U.S. economic growth slowed to 2.3% pace in first quarter
Consumer spending slowed sharply in first three months of the yar
The U.S. economy slowed to a moderate 2.3 per cent annual growth rate in the first quarter as consumer spending turned in the weakest performance in nearly five years. Still, the January-March increase came in better than expected, supporting hopes for a solid rebound for the rest of the year.
The Commerce Department reported Friday that the gain in the gross domestic product, the economy's total output of goods and services, followed a 2.9 per cent rise in the fourth quarter and gains above three per cent in the previous two quarters.

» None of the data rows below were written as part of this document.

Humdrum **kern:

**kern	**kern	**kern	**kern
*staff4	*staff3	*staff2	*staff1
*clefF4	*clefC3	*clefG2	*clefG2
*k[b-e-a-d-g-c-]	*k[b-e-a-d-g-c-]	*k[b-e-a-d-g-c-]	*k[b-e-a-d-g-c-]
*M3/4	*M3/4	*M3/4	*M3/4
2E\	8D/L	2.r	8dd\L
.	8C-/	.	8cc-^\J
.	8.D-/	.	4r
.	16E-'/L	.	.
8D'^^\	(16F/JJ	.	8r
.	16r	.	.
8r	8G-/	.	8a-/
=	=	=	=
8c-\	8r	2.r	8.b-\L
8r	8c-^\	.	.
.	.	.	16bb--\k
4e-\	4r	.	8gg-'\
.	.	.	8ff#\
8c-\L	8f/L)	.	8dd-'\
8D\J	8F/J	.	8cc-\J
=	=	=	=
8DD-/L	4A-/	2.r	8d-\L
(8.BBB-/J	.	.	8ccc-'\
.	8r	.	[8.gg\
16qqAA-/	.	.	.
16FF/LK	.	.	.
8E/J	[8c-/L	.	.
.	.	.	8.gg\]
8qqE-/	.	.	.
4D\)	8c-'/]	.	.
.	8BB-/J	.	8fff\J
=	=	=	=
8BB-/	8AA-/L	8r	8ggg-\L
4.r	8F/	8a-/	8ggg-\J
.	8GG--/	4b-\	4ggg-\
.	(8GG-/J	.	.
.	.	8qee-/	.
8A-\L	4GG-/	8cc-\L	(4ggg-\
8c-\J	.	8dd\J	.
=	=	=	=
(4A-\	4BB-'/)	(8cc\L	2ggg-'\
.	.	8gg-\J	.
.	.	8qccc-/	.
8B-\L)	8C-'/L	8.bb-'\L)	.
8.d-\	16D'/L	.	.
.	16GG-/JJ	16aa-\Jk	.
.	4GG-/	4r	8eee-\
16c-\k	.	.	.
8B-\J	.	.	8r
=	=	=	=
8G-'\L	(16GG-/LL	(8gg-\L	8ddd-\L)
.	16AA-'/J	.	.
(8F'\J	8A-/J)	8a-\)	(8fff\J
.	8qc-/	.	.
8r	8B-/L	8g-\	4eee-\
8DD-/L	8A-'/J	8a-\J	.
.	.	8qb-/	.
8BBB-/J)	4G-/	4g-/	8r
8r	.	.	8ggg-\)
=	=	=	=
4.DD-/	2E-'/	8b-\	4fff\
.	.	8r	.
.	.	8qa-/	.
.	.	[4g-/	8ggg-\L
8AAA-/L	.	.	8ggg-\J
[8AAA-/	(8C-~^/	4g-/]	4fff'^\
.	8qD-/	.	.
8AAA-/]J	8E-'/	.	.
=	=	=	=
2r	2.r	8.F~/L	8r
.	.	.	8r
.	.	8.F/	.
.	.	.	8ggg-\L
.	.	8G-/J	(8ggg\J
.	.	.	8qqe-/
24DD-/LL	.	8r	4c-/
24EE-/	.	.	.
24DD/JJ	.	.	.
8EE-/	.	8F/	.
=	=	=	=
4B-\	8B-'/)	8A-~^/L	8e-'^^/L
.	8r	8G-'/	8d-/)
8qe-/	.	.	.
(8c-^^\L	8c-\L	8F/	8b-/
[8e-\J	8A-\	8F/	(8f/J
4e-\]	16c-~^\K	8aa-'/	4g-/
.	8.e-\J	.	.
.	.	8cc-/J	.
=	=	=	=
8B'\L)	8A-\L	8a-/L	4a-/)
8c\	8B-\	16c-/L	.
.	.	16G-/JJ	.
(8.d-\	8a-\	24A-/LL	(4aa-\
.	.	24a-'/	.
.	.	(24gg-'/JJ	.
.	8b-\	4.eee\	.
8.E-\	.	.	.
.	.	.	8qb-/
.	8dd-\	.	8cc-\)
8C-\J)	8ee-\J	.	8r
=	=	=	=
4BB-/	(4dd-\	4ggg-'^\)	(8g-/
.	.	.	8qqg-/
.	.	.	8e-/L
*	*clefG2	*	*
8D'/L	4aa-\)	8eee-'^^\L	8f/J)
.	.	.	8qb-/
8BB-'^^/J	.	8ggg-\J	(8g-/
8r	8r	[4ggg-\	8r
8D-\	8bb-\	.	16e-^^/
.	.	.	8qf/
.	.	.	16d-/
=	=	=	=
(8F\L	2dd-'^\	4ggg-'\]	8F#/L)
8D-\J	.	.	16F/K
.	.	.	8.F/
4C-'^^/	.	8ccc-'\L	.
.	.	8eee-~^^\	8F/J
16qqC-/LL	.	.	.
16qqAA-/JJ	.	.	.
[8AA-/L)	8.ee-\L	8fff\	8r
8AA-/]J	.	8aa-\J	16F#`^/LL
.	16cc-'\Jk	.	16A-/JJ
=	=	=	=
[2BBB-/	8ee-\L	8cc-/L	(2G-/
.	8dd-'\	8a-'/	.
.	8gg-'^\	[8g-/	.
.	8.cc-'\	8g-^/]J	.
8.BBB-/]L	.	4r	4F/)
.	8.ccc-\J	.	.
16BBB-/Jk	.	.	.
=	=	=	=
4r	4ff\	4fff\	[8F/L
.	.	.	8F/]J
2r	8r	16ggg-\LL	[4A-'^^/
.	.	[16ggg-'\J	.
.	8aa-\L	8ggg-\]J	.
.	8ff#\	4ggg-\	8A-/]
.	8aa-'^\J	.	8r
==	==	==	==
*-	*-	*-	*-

Many economists had forecast that growth would slip below two per cent in the first quarter, reflecting a big pullback by consumers after a torrid pace of spending in the fourth quarter. Recent history has shown a pattern of weakness in the first quarter, reflecting in part seasonal data quirks. Analysts expect growth to surpass three per cent in the current quarter.
Consumer spending, which accounts for 70 per cent of economic activity, decelerated sharply from a four per cent growth rate in the fourth quarter to a 1.1 per cent pace in the first quarter. That was offset somewhat by gains in inventory building by businesses and a lower trade deficit.
Analysts viewed the first quarter slowdown as temporary, with consumers expected to boost their spending amid a low unemployment rate and the initial impact of the $1.5 trillion US in tax cuts that Congress approved in December.
"Apart from a temporary breather in consumer spending and housing markets, the U.S. economy showed good momentum in business spending and exports in Q1, and has every reason to return to a near three per cent rate in coming quarters," said BMO Capital Markets senior economist Sal Guatieri in a note.
Over the past four quarters, GDP growth has averaged 2.9 per cent, just below the three per cent projection the Trump administration used in its budget for next year.
While the administration expects the economy to grow at rates of three per cent for the rest of this decade, private analysts are less optimistic. They say that growth will be bolstered by the tax cuts and increased government spending for this year and next year. But then they expect growth levels to return to the lacklustre rates of around two per cent as the boost from fiscal stimulus wears off and the economy starts to feel the adverse effects of rising interest rates.
The Federal Reserve is expected to keep lifting its key interest rate to prevent unwanted inflation, and big federal budget deficits are likely to push up government borrowing costs.
"The Fed already knew that the economy had healthy momentum to start 2018, but Q1's better-than expected outturn probably puts some upside risk to their outlook," TD senior economist Leslie Preston said in a commentary.
"Our outlook for two more Fed hikes this year, continues to have more upside than downside risk to it and today's GDP result only shifts those risks very slightly at the margin," Preston wrote.